Is there any solution for this problem?

Of course. The sprintf() function comes to mind.


It was said somewher on the forum, that sprintf() does not accept floats.


And it says elsewhere on the forum different workarounds.
"Pete, it's a fool looks for logic in the chambers of the human heart." Ulysses Everett McGill.
Do not send technical questions via personal messaging - they will be ignored.


Can you post some links/examples please?


Can you post some links/examples please?

The usual methods of printing floats involve either printing the whole number and the fractional portion separately, or using dtostrf() to convert the float to a (unformatted) string.

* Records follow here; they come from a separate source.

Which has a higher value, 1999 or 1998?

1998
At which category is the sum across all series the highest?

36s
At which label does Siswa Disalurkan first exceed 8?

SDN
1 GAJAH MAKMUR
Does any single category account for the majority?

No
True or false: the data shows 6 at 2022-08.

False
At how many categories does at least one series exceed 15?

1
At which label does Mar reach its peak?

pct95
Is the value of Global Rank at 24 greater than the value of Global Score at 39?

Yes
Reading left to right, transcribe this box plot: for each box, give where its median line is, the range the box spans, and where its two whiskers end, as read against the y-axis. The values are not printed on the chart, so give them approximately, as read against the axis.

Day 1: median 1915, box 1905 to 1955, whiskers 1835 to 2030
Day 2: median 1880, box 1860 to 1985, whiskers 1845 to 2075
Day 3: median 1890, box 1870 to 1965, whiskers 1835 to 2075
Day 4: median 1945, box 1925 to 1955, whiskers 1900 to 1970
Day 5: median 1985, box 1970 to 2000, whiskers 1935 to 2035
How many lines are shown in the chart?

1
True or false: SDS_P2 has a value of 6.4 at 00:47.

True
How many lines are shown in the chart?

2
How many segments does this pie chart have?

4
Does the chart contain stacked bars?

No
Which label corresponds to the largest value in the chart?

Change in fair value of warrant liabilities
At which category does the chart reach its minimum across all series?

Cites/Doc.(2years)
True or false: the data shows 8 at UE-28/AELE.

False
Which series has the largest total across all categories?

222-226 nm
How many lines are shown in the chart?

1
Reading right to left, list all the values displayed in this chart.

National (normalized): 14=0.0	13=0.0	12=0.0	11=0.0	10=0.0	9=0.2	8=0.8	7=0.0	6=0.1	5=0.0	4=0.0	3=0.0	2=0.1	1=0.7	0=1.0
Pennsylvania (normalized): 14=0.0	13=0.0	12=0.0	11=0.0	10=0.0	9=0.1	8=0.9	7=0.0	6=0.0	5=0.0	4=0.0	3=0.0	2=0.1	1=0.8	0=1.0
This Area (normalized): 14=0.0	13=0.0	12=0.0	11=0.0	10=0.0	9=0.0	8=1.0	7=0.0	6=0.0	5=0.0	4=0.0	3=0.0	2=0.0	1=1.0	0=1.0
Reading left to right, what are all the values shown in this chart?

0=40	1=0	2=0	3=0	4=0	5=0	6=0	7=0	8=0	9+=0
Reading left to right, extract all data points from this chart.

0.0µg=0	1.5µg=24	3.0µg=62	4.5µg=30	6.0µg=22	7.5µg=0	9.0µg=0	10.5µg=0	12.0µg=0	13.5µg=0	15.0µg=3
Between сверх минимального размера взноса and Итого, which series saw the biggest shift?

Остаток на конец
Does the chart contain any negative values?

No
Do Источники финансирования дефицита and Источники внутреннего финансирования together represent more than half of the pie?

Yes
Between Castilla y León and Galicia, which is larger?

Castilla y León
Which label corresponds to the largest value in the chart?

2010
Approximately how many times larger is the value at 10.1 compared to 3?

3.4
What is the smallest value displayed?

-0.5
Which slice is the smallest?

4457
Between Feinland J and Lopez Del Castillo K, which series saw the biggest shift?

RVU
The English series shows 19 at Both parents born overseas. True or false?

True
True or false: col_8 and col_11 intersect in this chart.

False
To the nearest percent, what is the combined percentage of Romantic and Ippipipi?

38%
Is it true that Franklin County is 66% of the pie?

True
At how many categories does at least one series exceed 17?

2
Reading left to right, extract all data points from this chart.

It would be more efficent to send the data in binary form:

Code: [Select]

  const char * timestamp = "2012.10.13";
  float voltage = 4.59;
  float current = 0.36;
  float power = 1.65;

  int size_of_float = sizeof(float);
  int size_of_timestamp = strlen(timestamp);

  uint8_t buffer[size_of_timestamp+size_of_float*3];
  void *p = buffer;
  memcpy(p, (void *)timestamp, size_of_timestamp);
  p += size_of_timestamp;
  memcpy(p, (void *)&voltage, size_of_float);
  p += size_of_float;
  memcpy(p, (void *)&current, size_of_float);
  p += size_of_float;
  memcpy(p, (void *)&power, size_of_float);

  vw_send(buffer, sizeof(buffer));

And you could also send the timestamp as a 32bit integer instead of a string.


It's worth taking into account that VirtualWire has a send limit of 27 bytes per transmission so it's possible that you will have to split your data.